Requirement =
Copy out each line of the listing below in which the string "worn" occurs.

▼

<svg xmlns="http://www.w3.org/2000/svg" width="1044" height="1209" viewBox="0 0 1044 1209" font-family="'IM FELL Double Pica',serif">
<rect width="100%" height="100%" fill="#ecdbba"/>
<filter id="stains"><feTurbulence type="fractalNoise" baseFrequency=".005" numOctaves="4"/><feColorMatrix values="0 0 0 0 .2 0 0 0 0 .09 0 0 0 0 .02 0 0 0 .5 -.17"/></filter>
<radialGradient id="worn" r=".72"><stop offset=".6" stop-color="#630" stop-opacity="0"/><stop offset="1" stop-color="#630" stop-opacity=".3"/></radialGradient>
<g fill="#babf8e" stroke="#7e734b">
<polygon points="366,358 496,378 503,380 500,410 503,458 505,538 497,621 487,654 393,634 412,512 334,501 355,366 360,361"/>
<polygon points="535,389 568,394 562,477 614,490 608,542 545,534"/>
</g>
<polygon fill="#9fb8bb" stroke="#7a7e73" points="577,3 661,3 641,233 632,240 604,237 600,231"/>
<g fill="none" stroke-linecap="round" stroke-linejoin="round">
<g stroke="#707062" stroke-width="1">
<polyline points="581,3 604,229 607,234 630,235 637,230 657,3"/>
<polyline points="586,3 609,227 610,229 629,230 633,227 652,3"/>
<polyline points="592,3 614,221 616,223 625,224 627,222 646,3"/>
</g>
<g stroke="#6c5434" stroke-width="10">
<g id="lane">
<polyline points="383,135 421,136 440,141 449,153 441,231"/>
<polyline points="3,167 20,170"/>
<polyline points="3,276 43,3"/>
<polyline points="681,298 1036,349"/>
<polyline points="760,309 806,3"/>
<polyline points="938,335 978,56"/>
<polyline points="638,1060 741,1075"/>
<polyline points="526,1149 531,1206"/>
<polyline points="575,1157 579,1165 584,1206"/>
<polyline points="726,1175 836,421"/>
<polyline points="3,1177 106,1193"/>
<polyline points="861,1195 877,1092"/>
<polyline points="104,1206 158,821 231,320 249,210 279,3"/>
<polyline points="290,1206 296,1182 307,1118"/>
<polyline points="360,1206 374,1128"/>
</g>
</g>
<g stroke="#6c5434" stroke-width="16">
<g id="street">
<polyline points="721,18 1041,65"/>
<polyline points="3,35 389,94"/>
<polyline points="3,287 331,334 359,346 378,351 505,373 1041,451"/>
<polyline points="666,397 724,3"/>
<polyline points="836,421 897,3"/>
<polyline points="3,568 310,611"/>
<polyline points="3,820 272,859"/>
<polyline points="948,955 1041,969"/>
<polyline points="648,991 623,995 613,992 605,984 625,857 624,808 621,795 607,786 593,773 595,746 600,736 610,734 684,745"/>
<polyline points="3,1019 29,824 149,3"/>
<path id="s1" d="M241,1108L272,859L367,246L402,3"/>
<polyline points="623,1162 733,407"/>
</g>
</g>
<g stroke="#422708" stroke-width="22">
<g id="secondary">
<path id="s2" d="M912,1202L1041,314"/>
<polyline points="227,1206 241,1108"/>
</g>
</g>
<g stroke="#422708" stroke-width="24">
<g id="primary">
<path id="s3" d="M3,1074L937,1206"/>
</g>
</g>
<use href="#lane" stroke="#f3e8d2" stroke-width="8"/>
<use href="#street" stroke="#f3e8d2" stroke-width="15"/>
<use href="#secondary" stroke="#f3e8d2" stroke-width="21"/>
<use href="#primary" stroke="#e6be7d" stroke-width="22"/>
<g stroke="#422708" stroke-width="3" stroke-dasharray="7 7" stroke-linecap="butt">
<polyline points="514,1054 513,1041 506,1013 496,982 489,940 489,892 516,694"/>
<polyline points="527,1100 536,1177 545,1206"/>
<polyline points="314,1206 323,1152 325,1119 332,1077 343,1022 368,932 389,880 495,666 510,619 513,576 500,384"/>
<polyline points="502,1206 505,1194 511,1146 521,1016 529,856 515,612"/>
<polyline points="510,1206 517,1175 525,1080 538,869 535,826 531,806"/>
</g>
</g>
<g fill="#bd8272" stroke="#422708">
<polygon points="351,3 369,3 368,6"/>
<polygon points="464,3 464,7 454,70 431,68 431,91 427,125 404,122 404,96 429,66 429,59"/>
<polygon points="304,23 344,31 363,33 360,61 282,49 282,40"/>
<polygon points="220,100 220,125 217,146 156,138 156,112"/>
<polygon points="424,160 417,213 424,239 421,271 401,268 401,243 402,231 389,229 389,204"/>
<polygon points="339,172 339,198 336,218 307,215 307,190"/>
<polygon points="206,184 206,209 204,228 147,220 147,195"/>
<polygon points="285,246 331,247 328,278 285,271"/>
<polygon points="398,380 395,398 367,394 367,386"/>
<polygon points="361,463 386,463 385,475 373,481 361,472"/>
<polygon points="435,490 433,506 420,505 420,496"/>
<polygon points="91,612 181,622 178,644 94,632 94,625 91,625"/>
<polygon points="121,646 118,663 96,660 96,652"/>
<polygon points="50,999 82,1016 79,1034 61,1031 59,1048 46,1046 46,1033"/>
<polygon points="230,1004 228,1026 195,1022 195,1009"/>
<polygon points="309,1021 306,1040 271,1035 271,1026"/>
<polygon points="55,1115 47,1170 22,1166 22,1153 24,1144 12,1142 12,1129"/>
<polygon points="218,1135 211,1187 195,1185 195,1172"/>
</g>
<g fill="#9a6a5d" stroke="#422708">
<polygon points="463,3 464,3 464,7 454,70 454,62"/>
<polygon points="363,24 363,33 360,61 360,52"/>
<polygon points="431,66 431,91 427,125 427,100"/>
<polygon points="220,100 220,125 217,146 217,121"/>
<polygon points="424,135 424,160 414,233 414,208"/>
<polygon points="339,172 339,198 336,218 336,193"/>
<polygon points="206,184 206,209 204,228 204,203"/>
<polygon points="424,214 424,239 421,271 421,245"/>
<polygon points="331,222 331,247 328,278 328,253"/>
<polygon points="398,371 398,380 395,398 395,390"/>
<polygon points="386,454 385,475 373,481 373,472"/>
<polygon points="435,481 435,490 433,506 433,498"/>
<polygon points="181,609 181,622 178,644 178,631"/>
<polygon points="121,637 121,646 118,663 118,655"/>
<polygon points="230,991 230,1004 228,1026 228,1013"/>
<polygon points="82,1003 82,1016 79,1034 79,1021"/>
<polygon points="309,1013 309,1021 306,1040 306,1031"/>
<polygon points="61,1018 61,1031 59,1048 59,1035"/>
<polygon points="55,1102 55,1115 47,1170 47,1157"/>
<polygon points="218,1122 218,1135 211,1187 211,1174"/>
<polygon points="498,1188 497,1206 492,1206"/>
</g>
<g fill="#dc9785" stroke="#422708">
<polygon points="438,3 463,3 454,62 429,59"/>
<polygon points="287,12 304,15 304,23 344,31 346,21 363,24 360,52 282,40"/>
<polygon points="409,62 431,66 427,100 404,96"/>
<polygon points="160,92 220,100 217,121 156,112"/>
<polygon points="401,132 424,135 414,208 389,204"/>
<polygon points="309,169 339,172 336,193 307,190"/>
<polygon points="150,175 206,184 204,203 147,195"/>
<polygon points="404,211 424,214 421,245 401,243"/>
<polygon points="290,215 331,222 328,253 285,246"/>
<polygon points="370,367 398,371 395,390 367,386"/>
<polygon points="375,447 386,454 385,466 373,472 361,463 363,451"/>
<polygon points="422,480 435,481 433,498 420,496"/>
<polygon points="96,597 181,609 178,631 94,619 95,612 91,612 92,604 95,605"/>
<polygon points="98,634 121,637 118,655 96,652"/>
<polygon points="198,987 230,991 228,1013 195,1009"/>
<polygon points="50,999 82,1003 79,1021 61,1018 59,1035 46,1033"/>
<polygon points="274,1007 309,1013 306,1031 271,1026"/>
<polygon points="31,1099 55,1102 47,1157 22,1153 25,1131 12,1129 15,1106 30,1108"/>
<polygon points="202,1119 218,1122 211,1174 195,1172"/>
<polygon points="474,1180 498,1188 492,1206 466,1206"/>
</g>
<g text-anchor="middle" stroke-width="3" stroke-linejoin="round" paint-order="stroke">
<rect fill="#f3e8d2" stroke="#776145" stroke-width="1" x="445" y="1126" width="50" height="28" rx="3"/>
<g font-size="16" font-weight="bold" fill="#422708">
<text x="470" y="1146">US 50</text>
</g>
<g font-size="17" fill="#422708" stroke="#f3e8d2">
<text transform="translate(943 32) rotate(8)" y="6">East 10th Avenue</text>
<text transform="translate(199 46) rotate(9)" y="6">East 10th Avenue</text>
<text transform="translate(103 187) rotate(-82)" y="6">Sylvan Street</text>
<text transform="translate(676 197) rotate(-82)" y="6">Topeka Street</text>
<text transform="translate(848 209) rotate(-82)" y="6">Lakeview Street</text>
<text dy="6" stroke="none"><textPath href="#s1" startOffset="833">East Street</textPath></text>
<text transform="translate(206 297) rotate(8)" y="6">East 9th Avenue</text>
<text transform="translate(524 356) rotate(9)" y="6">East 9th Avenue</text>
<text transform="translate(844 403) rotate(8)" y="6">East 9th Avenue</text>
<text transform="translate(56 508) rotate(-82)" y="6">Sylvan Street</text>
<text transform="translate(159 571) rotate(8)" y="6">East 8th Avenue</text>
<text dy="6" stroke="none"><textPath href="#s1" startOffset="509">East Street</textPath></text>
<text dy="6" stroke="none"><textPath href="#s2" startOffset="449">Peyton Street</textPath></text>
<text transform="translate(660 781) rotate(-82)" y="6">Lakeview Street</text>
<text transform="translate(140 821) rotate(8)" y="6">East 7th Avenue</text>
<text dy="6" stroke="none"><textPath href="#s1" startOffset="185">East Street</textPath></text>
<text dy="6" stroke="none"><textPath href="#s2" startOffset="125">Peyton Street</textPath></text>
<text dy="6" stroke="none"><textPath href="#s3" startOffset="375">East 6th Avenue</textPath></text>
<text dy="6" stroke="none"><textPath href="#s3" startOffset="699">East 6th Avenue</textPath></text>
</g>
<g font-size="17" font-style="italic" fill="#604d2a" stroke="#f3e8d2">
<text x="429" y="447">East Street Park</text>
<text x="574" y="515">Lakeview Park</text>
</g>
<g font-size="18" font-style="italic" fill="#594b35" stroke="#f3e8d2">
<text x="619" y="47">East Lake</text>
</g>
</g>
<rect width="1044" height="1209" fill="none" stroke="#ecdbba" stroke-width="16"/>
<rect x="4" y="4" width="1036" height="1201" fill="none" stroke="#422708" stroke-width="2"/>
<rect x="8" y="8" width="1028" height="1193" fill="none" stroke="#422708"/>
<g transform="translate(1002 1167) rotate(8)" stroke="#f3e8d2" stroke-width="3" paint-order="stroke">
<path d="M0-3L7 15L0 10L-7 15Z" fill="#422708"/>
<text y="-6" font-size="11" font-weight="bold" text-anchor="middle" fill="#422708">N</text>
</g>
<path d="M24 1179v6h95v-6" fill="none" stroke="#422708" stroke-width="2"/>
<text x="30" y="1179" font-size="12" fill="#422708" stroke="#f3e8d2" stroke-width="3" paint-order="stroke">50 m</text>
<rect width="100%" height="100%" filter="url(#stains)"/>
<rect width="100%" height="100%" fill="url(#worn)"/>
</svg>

▲

Result =
<radialGradient id="worn" r=".72"><stop offset=".6" stop-color="#630" stop-opacity="0"/><stop offset="1" stop-color="#630" stop-opacity=".3"/></radialGradient>
<rect width="100%" height="100%" fill="url(#worn)"/>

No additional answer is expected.